:: Input material ::
################
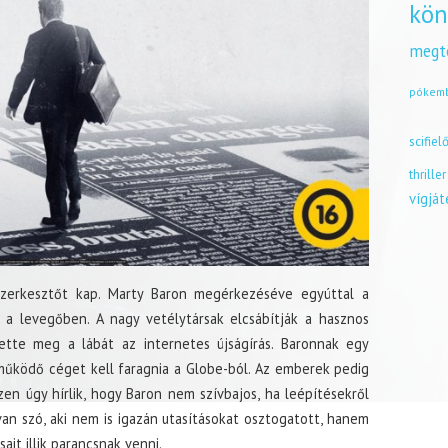
kön
megt
pókem
scifiel
thriller
vígjá
szerkesztőt kap. Marty Baron megérkezéséve egyúttal a
g a levegőben. A nagy vetélytársak elcsábítják a hasznos
tette meg a lábát az internetes újságírás. Baronnak egy
működő céget kell faragnia a Globe-ból. Az emberek pedig
szen úgy hírlik, hogy Baron nem szívbajos, ha leépítésekről
 van szó, aki nem is igazán utasításokat osztogatott, hanem
ait illik parancsnak venni.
################
If a line holds an image, leave the image out; retype everything else in the entries exactly.

kön
megt
pókem
scifiel
thriller
vígjá
szerkesztőt kap. Marty Baron megérkezéséve egyúttal a
g a levegőben. A nagy vetélytársak elcsábítják a hasznos
tette meg a lábát az internetes újságírás. Baronnak egy
működő céget kell faragnia a Globe-ból. Az emberek pedig
szen úgy hírlik, hogy Baron nem szívbajos, ha leépítésekről
 van szó, aki nem is igazán utasításokat osztogatott, hanem
ait illik parancsnak venni.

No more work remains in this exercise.